Hyperbranched polyester is an effective modifier for improving mechanical and dielectric properties of polymer composites. In this study, a hyperbranched polyester with terminal carboxyl groups was used to treat nanosilica surface. During the grafting process, the molecular weight and terminal radical number of hyperbranched polyester were adjusted to obtain various thickness and chemical activity of functional layer on nanosilica surfaces. Then, the physical and chemical change on nanofiller surface were observed or analyzed by TEM, XPS and FT-IR spectrum. Based on these experimental results, the effects of hyperbranched polyester on nanofiller surface activity and interface bond strength with epoxy resin matrix were discussed. As a next step, polyester-treated nanosilica were used to prepare epoxy resin nanocomposites with 1 to 10% filling content. Temperature dependent of complex permittivity was measured under 20 to 200℃. Dielectric loss factor and trap activation energy were calculated based on the experimental results of complex permittivity. Next, under ac high voltage filed, the field strength of initial partial discharge and the process of electrical tree development were investigated by a needle-plate electrode system. These insulating experiments of nanocomposite were conducted under room temperature and under high temperature around its glass transmission temperature, respectively. The field strength of tree initiation, tree growing speed and tree shapes were detailedly studied. The relationship between electrical tree propagation and the interfacial properties of nanocomposite was also discussed by summarizing experimental results. Finally, based on trap theory and multi-region structure model of nanocomposites, the effects of nanosilica surface modification on partial discharge and electrical tree development were discussed. Implanted deep traps in interface areas of nanocomposite contribute to the inhibition of seed electrons.
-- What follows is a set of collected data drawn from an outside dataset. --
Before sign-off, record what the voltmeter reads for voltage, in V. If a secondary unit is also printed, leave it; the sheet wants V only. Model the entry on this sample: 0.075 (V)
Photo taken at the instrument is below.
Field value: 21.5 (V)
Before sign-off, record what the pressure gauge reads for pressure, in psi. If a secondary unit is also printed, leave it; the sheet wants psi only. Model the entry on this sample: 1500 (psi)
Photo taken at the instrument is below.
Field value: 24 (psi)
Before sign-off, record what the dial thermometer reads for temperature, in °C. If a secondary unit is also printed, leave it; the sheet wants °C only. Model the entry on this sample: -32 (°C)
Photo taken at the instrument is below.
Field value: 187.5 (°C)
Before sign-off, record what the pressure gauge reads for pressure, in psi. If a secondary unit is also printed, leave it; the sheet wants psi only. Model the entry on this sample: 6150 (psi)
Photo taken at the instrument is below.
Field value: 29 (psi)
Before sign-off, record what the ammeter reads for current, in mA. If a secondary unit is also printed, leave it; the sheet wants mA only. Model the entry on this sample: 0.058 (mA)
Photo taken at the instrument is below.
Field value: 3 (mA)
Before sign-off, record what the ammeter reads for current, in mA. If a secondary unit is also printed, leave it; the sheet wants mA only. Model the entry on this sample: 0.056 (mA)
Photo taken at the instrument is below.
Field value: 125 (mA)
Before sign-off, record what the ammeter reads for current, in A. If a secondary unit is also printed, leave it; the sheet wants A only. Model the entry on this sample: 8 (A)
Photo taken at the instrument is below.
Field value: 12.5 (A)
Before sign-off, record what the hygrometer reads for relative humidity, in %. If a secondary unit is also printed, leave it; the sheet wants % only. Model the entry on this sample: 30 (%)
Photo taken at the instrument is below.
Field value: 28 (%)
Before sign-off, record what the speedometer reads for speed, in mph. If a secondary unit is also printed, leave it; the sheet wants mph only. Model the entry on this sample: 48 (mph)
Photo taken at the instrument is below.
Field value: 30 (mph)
The enhanced interfacial bond strength is considered to result in big barrier for carrier transport. The increased crosslink degree of polymer matrix is deemed as a dominant reason for improved insulating property of resisting electric tree under high temperature. This study indicates that inorganic nanofiller surface modification realized by hyperbranched polyester is beneficial for electrical tree retardant and is an effective way for improving ageing behavior of polymer dielectrics.